*** Opening SUPPLIED PASSAGE ***

Tensor before inplace addition 
 tensor([[1, 0, 3],
        [4, 0, 6],
        [7, 0, 9]]) 

Tensor after inplace addition 
 tensor([[ 6,  5,  8],
        [ 9,  5, 11],
        [12,  5, 14]]) 



For a full list of available tensor operations check out the corresponding [PyTorch documentation](https://pytorch.org/docs/stable/torch.html).

In [22]:
t = torch.full((2, 3), 0.5)

# Further operation examples
print(t.mean())
print(t.sum())
print(t.log())
print(t.sin())
print(t + 2*t ** 3 - 10)

tensor(0.5000)
tensor(3.)
tensor([[-0.6931, -0.6931, -0.6931],
        [-0.6931, -0.6931, -0.6931]])
tensor([[0.4794, 0.4794, 0.4794],
        [0.4794, 0.4794, 0.4794]])
tensor([[-9.2500, -9.2500, -9.2500],
        [-9.2500, -9.2500, -9.2500]])


### 2 Introduction to torch.autograd

``torch.autograd`` is PyTorch's engine for automatic differentiation. It is essential for the training of neural networks.

**2.1 Differentiation in Autograd**

The argument ``required_grad=True`` signals to ``autograd`` that every operation on those tensors should be tracked. This allows ``autograd`` to collect gradients.

*** Closing SUPPLIED PASSAGE ***
*** Opening RECORD EXCERPTS ***

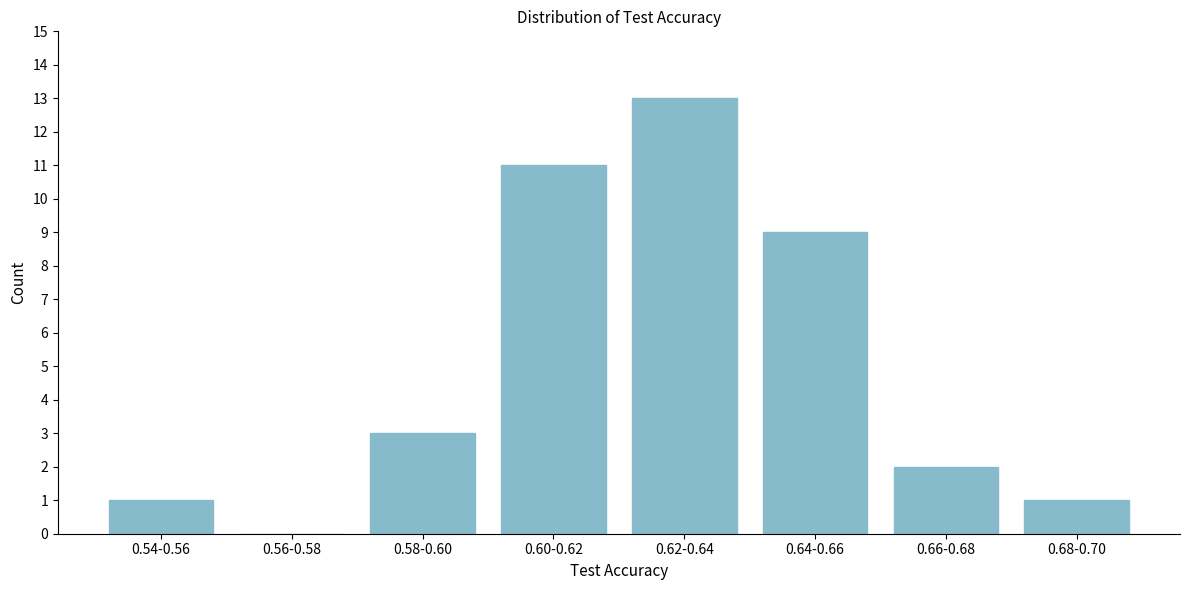

Reading left to right, what are all the values shown in this chart?

0.54-0.56=1	0.56-0.58=0	0.58-0.60=3	0.60-0.62=11	0.62-0.64=13	0.64-0.66=9	0.66-0.68=2	0.68-0.70=1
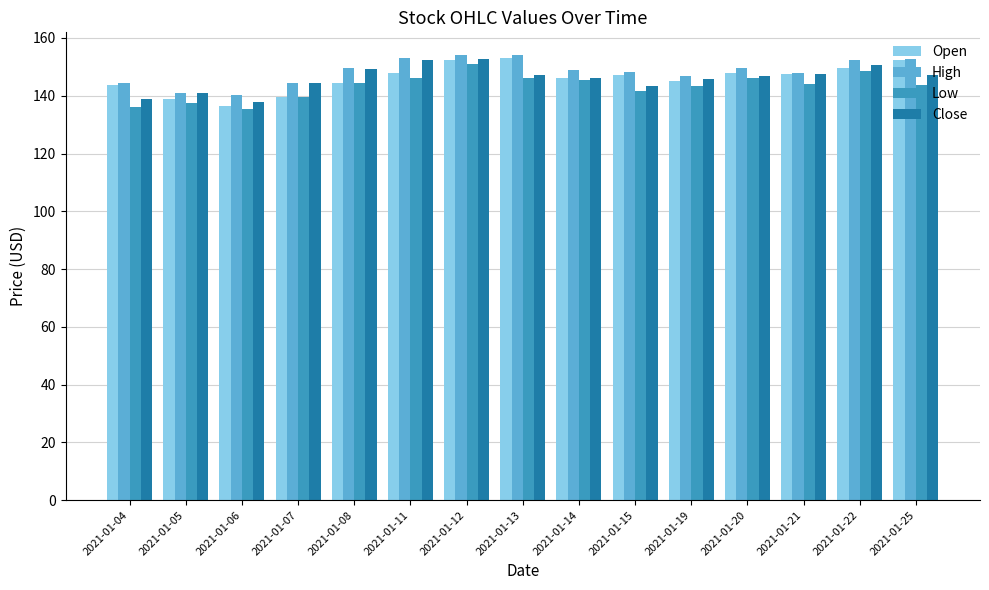

Which series has the widest spread of values?

Open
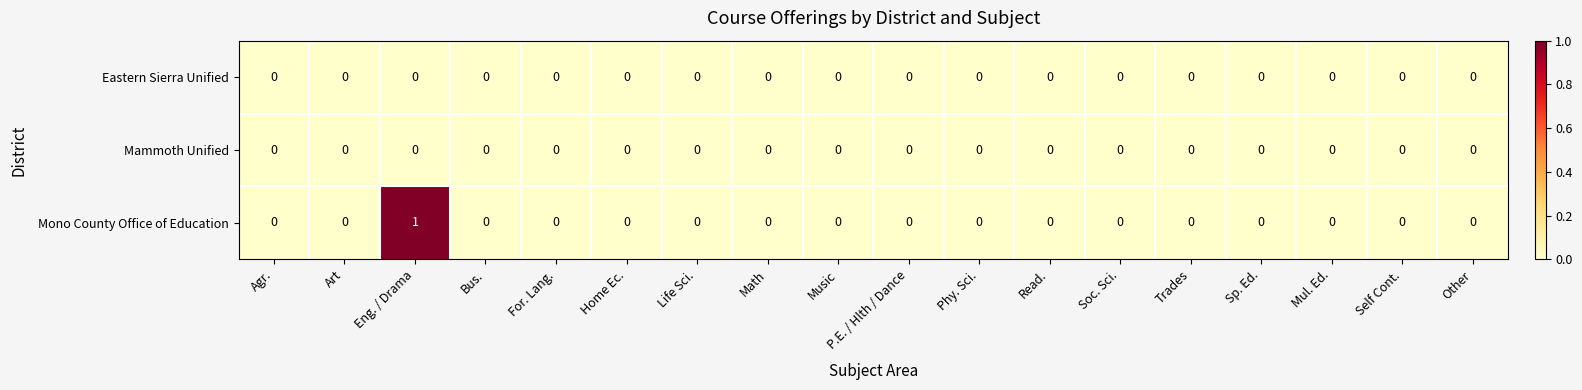

Count the Mono County Office of Education values in the range 0 to 1.

18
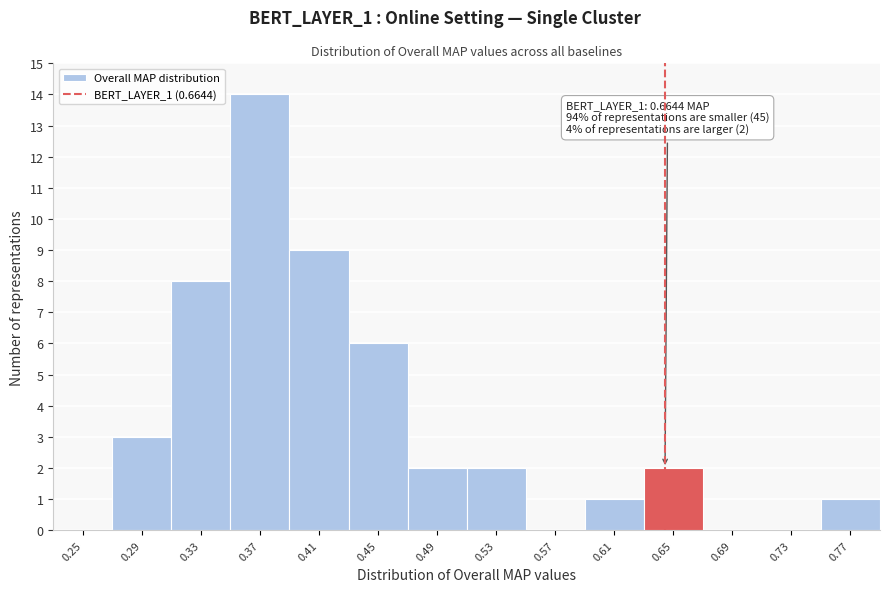

Reading left to right, transcribe all the data shown in this chart.

0.25=0	0.29=3	0.33=8	0.37=14	0.41=9	0.45=6	0.49=2	0.53=2	0.57=0	0.61=1	0.65=2	0.69=0	0.73=0	0.77=1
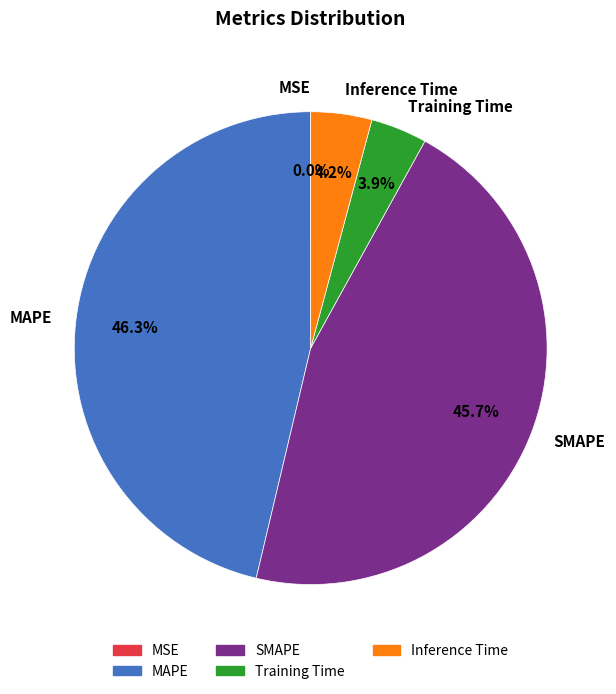

What percentage is NOT represented by Inference Time?

95.8%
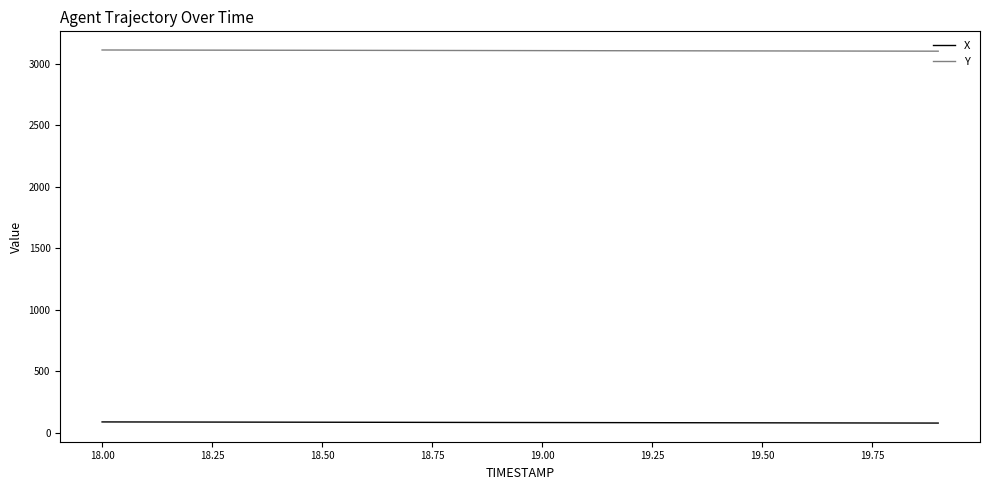

List the series in order of their peak value, highest first.

Y, X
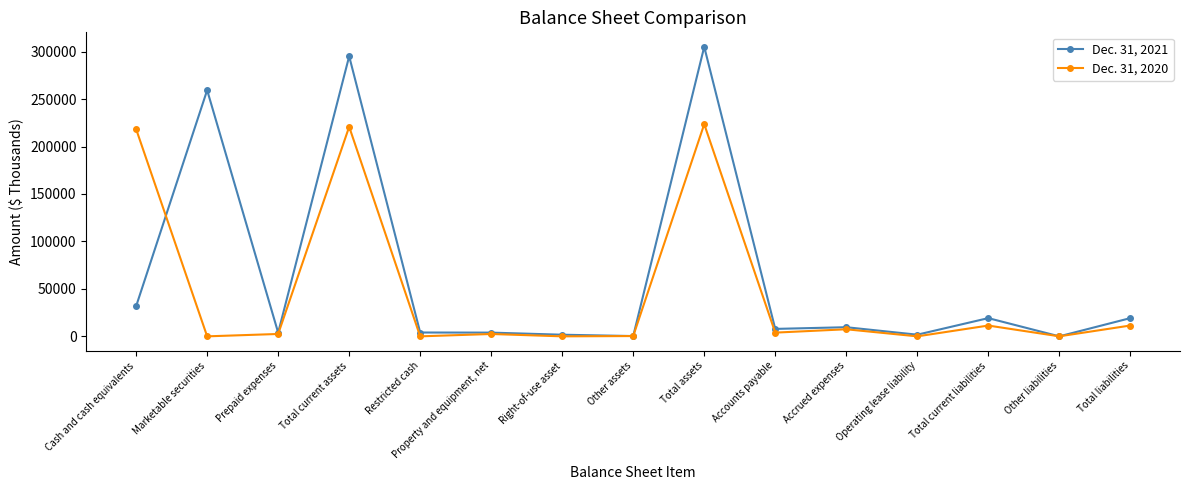

At how many categories does at least one series exceed 41681?

4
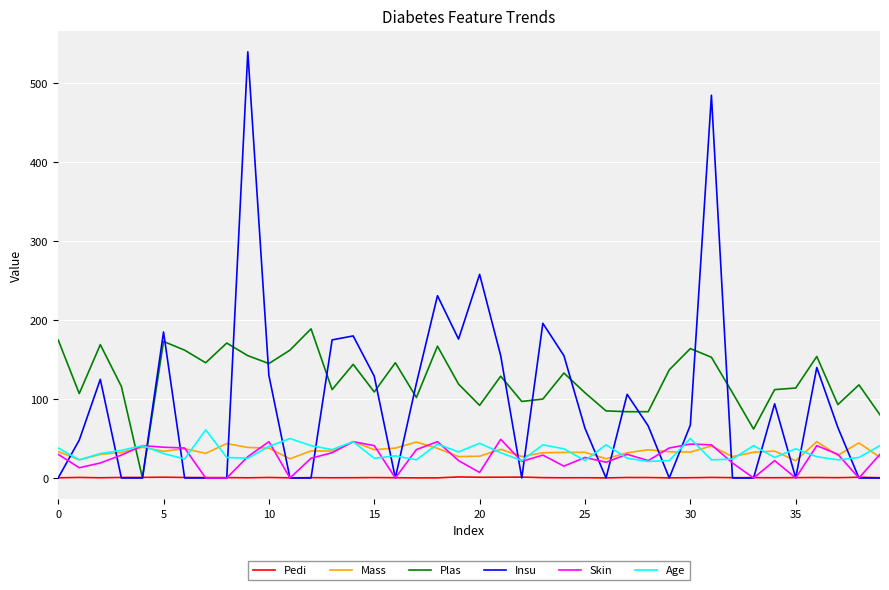

True or false: Plas and Age intersect in this chart.

True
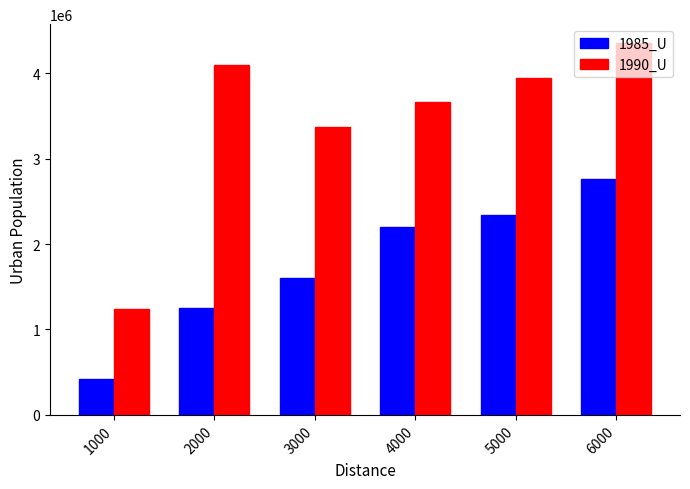

What is the value of the 1985_U bar at the 3rd from the left?

1601939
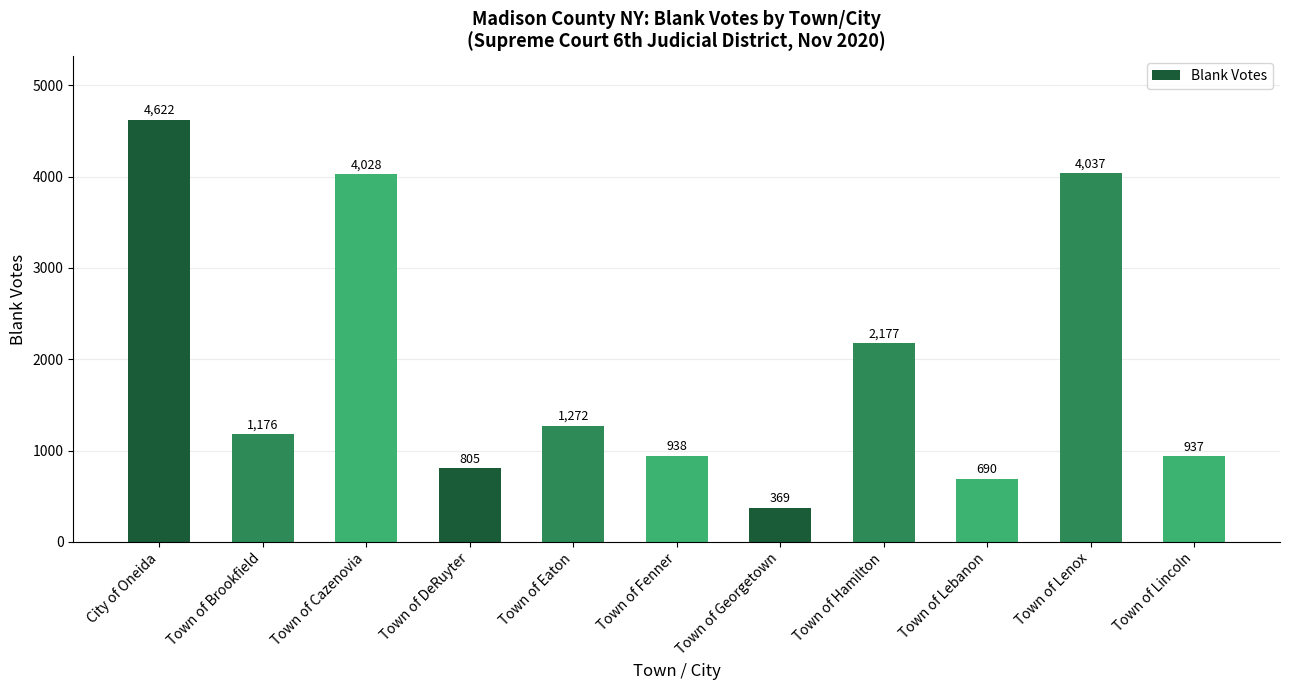

What position from the left is Town of Fenner?

6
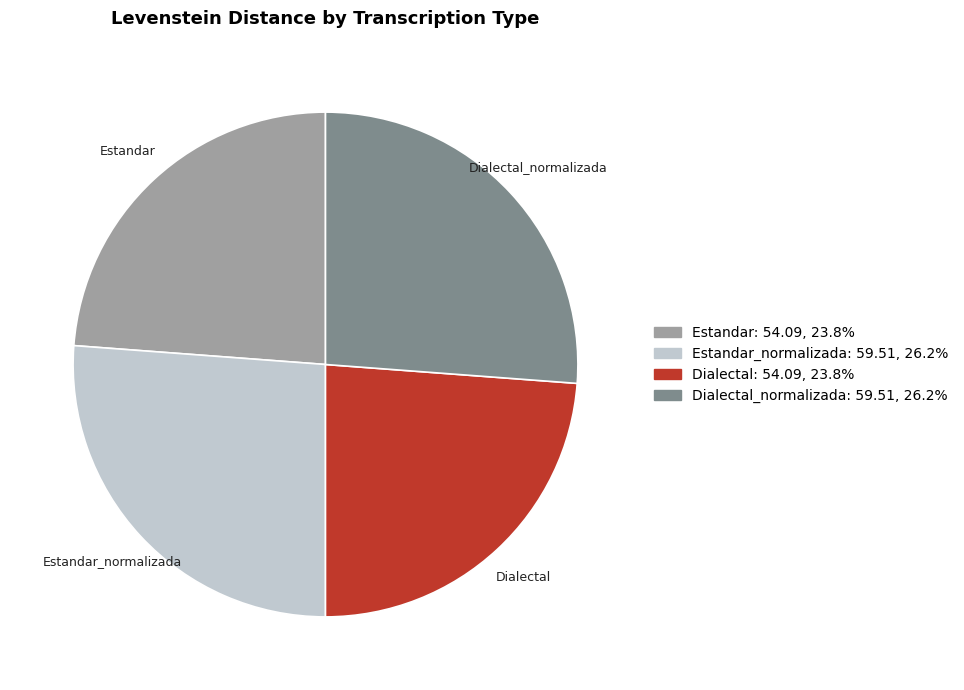

Approximately how many times larger is the value at Dialectal compared to Estandar_normalizada?

0.9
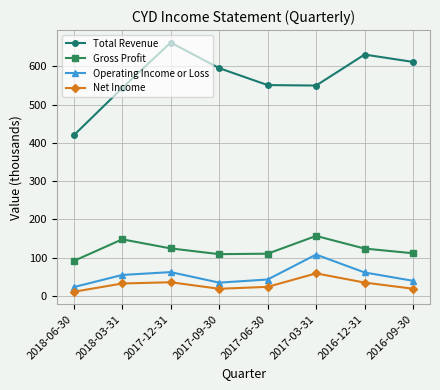

What is the approximate value of Net Income at 2016-09-30?

19.2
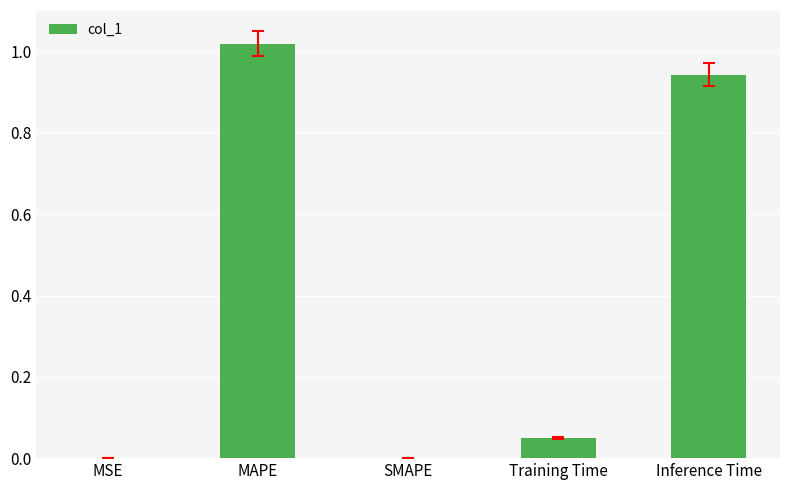

What is the change in value from SMAPE to Inference Time?

+0.9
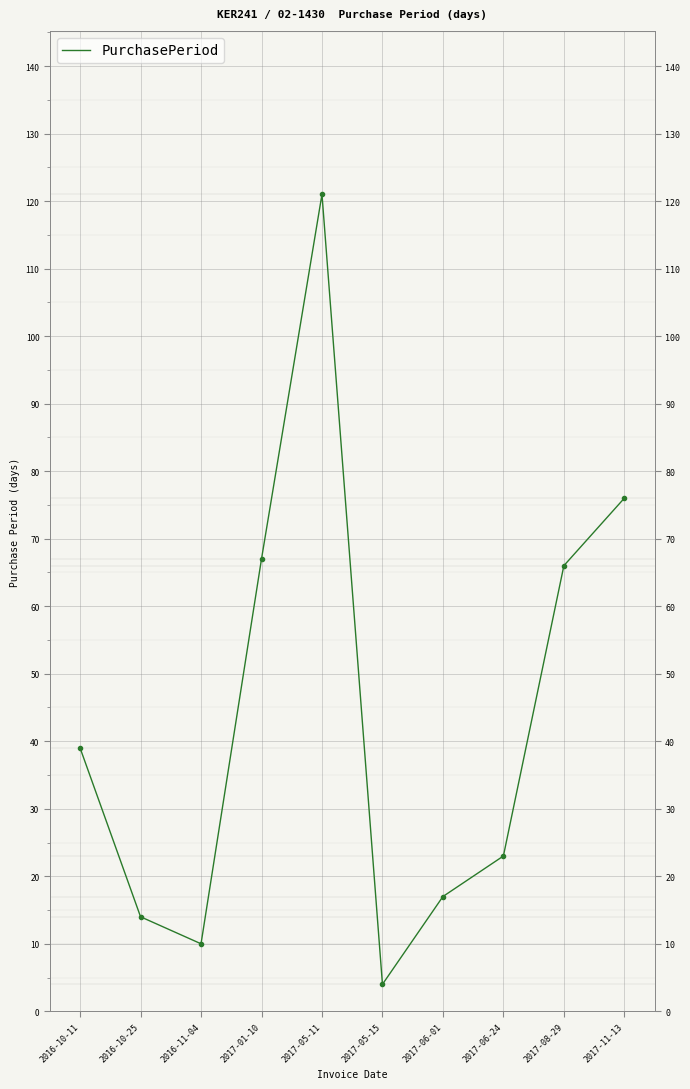

Where does the data first go above 39?

2017-01-10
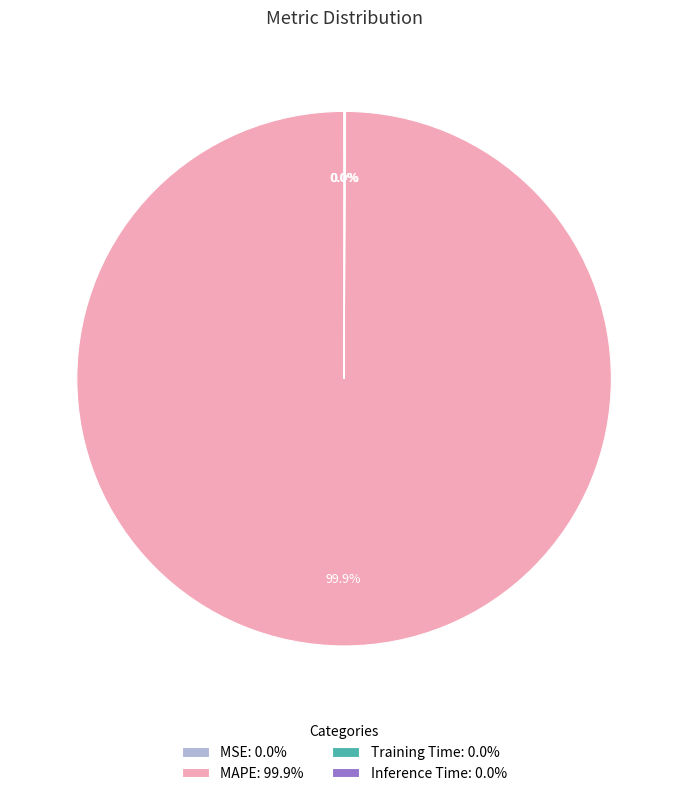

Does any single category account for the majority?

Yes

*** Closing RECORD EXCERPTS ***

* TASK INSTRUCTIONS *
1. Convert the entries from the line containing "Which series has the widest spread of values?" through the end of the entries into a JSON list of strings, one string per line, skipping blank lines. Omit the pictures from your answer.
2. Continue the PyTorch tensor text from where it stops.

* ANSWER SECTION *
1.
[
  "Which series has the widest spread of values?",
  "Open",
  "Count the Mono County Office of Education values in the range 0 to 1.",
  "18",
  "Reading left to right, transcribe all the data shown in this chart.",
  "0.25=0\t0.29=3\t0.33=8\t0.37=14\t0.41=9\t0.45=6\t0.49=2\t0.53=2\t0.57=0\t0.61=1\t0.65=2\t0.69=0\t0.73=0\t0.77=1",
  "What percentage is NOT represented by Inference Time?",
  "95.8%",
  "List the series in order of their peak value, highest first.",
  "Y, X",
  "At how many categories does at least one series exceed 41681?",
  "4",
  "True or false: Plas and Age intersect in this chart.",
  "True",
  "What is the value of the 1985_U bar at the 3rd from the left?",
  "1601939",
  "What position from the left is Town of Fenner?",
  "6",
  "Approximately how many times larger is the value at Dialectal compared to Estandar_normalizada?",
  "0.9",
  "What is the approximate value of Net Income at 2016-09-30?",
  "19.2",
  "What is the change in value from SMAPE to Inference Time?",
  "+0.9",
  "Where does the data first go above 39?",
  "2017-01-10",
  "Does any single category account for the majority?",
  "Yes"
]

2.
In [23]:
a = torch.tensor([2., 3.], requires_grad=True)
b = torch.tensor([6., 4.], requires_grad=True)
Q = 3*a**3 - b**2

If ``a`` and ``b`` are parameters of a neural networks the error function ``Q`` could looks like this:

\begin{align}Q = 3a^3 - b^2\end{align}

For the training of the neural network we need to calculate the gradients with respect to the parameters: 

\begin{align}\frac{\partial Q}{\partial a} = 9a^2\end{align}

\begin{align}\frac{\partial Q}{\partial b} = -2b\end{align}

With ``autograd`` you can calculate those gradients by calling ``.backward()`` on Q. The ``gradient`` argument is used here to specify how much the tensors ``a`` and ``b`` should influence the gradient calculation of ``Q``. By providing ``external_grad`` as the gradient argument, you ensure that both ``a`` and ``b`` are treated as if they contribute equally to the gradient of ``Q`` (both having a weight of 1.0).

In [24]:
external_grad = torch.tensor([1., 1.])
Q.backward(gradient=external_grad)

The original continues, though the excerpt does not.